Question 329670
Have you heard pf the Chinese Remainder Theorem?.

This is how I do it. There are other waays to go about it though. 

Distributing the nuts among 7 monkies evenly gives:

x=1(mod 7)

Distributing the nuts among 11 monkies evenly gives:

x=8(mod 11)

Distributing the nuts among 13 monkies evenly gives:

x=3(mod 13)


We have the 3 congruency equations:

x=1(mod 7)........[1]
x=8(mod 11).......[2]
x=3(mod 13).......[3]

From [1], we have x=7t+1

Sub into [2]:

7t+1=8(mod 11)

7t=7(mod 11)

t=1(mod 11)

t=11s+1

x=7(11s+1)+1=77s+8

sub this into [3]:

77s+8=3(mod 13)

77s=-5(mod 13)

"Casting out 13's" gives:

-s=8(mod 13)

s=-8(mod 13)

s=13u-8

x=77(13u-8)+8

x=1001u-608

Now, lets check 1001u-608 by letting u=1. That will give the smallest amount.
Because if let x=0, we get -608. That is no good.

1001(1)-608=393

Check:

(393-1)/7=56
(393-8)/11=35
(393-3)/13=30

Yep, those constraints check out.

Now, there were two other constraints regarding all 3 cages.
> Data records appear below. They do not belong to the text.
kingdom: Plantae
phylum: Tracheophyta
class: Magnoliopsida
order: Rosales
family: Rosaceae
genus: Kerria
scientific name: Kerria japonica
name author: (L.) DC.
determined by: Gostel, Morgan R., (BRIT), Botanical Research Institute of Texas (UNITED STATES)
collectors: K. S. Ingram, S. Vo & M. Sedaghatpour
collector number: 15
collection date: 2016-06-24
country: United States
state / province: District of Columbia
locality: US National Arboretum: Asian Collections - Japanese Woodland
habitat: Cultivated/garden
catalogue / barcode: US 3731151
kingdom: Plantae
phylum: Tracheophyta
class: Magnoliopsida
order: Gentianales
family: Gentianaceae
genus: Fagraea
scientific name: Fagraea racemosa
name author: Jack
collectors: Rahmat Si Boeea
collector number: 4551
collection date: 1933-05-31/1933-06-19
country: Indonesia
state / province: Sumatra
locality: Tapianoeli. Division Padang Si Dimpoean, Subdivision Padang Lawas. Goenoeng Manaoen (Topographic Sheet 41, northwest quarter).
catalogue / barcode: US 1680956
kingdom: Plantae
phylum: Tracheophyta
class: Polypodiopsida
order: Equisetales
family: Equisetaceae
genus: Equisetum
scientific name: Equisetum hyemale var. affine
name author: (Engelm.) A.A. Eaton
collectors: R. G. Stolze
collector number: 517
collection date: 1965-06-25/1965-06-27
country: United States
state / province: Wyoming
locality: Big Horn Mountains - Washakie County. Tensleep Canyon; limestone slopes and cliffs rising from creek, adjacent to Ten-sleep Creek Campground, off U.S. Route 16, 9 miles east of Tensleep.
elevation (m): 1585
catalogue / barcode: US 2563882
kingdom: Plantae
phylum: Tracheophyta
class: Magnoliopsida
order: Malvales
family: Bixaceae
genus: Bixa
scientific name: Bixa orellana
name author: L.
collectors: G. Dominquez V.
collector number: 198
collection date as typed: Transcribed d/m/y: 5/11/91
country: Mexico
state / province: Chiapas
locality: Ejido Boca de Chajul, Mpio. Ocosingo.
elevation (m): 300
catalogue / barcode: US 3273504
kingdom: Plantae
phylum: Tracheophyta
There are 31 monkies in all 3 cages. Does 31 leave some remainder when divided into 393?.
Yep, it does.

Any two cages can be 18 monkies, 20 monkies, or 24 monkies.
Do these numbers leave a remainder when divided into 393?.
Yep, they do.

The minimum amount of nuts he can have is 393.